The system’s components are built from the compilation of large databases together with an increasingly rapid ability to detect anomalies in the data (such as locating the cellphone of a person with a dangerous background in a sensitive place for an attack), on which deterrence can be based. Y. describes the progress that had been made in the ability of computers to establish human-like awareness and to think. He does not foresee a dystopian future in which machines will seize control of humans and make strategic decisions. However, he writes about the “development of cognitive ability,” such as the collection and analysis of information, its processing and reorganization, and the ability of machines to learn from experience in order to give feedback, make evaluations and even arrive at conclusions.

Y. describes “synergetic learning between humans and machines,” which will make it possible to understand and analyze subjects that the human brain cannot process on its own. He mentions a term from his youth as a yeshiva student – “havruta” – which refers to learning together and drawing on knowledge that is acquired from an encounter between different points of view. 

The point of departure for a discussion of these processes, he writes, is that the past four or five decades were only “‘foreplay’ for the big changes that are about to occur in the coming years.” Thus, the machine’s “ability to perform human cognition,” combined with the “ability of the Human-Machine Team to learn together and think together will create a new world.” 

The examples he cites are from the world of national security but are relevant, the author argues, to other fields, such as the economy, health care and personal security. In short, “AI is changing the basic rules.”

He also discusses the growing difficulty of protecting borders from terrorist attacks and the specific Israeli problem of dealing with Hezbollah’s arsenal of missiles and rockets, which are hidden among a civilian population.
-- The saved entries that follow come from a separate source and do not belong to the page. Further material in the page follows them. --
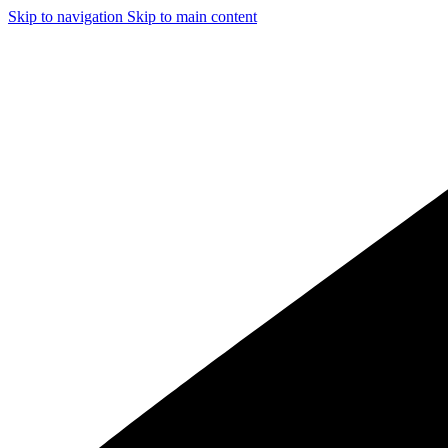
Skip to navigation
Skip to main content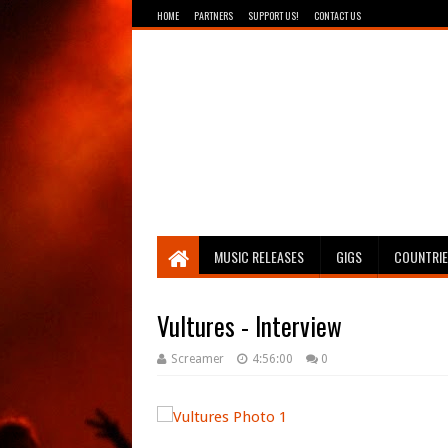
HOME
PARTNERS
SUPPORT US!
CONTACT US
Breathing The Core
MUSIC RELEASES
GIGS
COUNTRI
Vultures - Interview
Screamer
4:56:00
0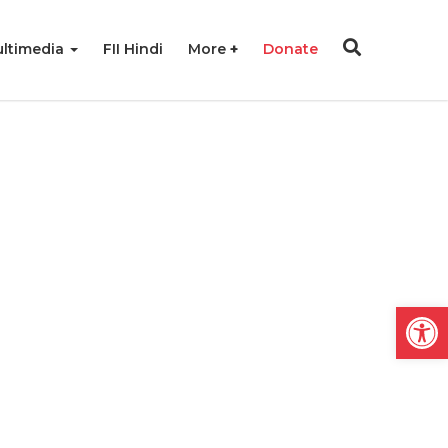
ltimedia
FII Hindi
More
Donate
Open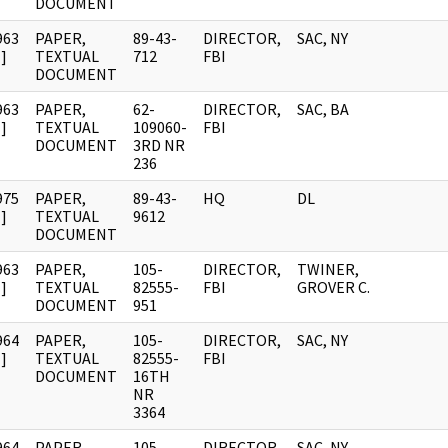
DOCUMENT
963
PAPER,
89-43-
DIRECTOR,
SAC, NY
]
TEXTUAL
712
FBI
DOCUMENT
963
PAPER,
62-
DIRECTOR,
SAC, BA
]
TEXTUAL
109060-
FBI
DOCUMENT
3RD NR
236
975
PAPER,
89-43-
HQ
DL
]
TEXTUAL
9612
DOCUMENT
963
PAPER,
105-
DIRECTOR,
TWINER,
]
TEXTUAL
82555-
FBI
GROVER C.
DOCUMENT
951
964
PAPER,
105-
DIRECTOR,
SAC, NY
]
TEXTUAL
82555-
FBI
DOCUMENT
16TH
NR
3364
964
PAPER,
105-
DIRECTOR,
SAC, NY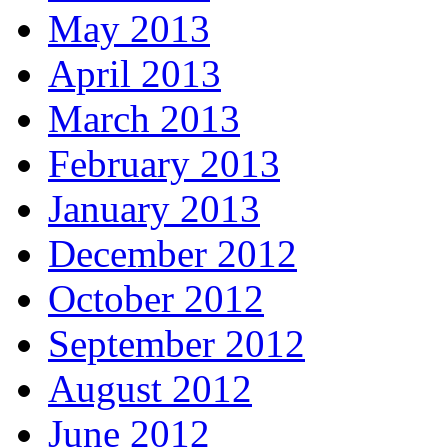
May 2013
April 2013
March 2013
February 2013
January 2013
December 2012
October 2012
September 2012
August 2012
June 2012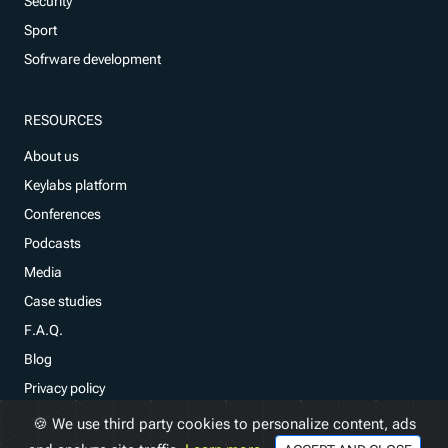
Security
Sport
Sofrware development
RESOURCES
About us
Keylabs platform
Conferences
Podcasts
Media
Case studies
F.A.Q.
Blog
Privacy policy
🍪 We use third party cookies to personalize content, ads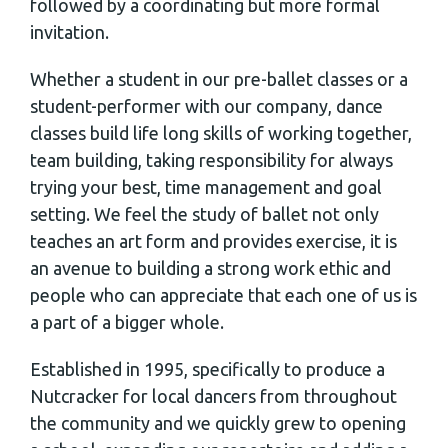
followed by a coordinating but more formal
invitation.
Whether a student in our pre-ballet classes or a
student-performer with our company, dance
classes build life long skills of working together,
team building, taking responsibility for always
trying your best, time management and goal
setting. We feel the study of ballet not only
teaches an art form and provides exercise, it is
an avenue to building a strong work ethic and
people who can appreciate that each one of us is
a part of a bigger whole.
Established in 1995, specifically to produce a
Nutcracker for local dancers from throughout
the community and we quickly grew to opening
Uncovering the rockets is difficult, Y. writes, and it’s highly problematic to attack the launchers without inflicting casualties on a large number of innocent civilians. He notes that in the “Lebanon War in 2006, more than 40,000 rockets were fired by Hezbollah into Israel over a period of 33 days. For the next war … Hezbollah plans to fire thousands of rockets against Israel every day,” some of them high-precision projectiles. 

AI will be mustered for the location and identification effort. In the meantime, some of these processes were already manifested in Operation Guardian of the Walls in the Gaza Strip last May. In the decades ahead, Y. writes, analysts who analyze language (recordings and computer printouts) and aerial photographs will gradually disappear and be replaced by machines. Already within five years, there will be no further need for 80 percent of the listeners in intelligence organizations, because that job will be handled by computers. A large part of intelligence gather will be conducted by thousands of drones.

The military challenge facing Israel will be to forge a tighter connection between the “fire” effort (the attacks) and the intelligence effort (the data), in a manner that will locate targets for an attack in real time, while causing minimum damage to civilians. The pressure on the enemy in a war will make them want to end it earlier, but “there is a human bottleneck,” because humans do not have the ability to process so much data. The answer lies in the human-machine team.

Like Chief of Staff Aviv Kochavi, Y. describes a “targets machine,” based on intelligence, as a “game changer” that could obtain victory for Israel in a war. The AI revolution, he writes, gives humans new glasses to look through for every challenge and mission.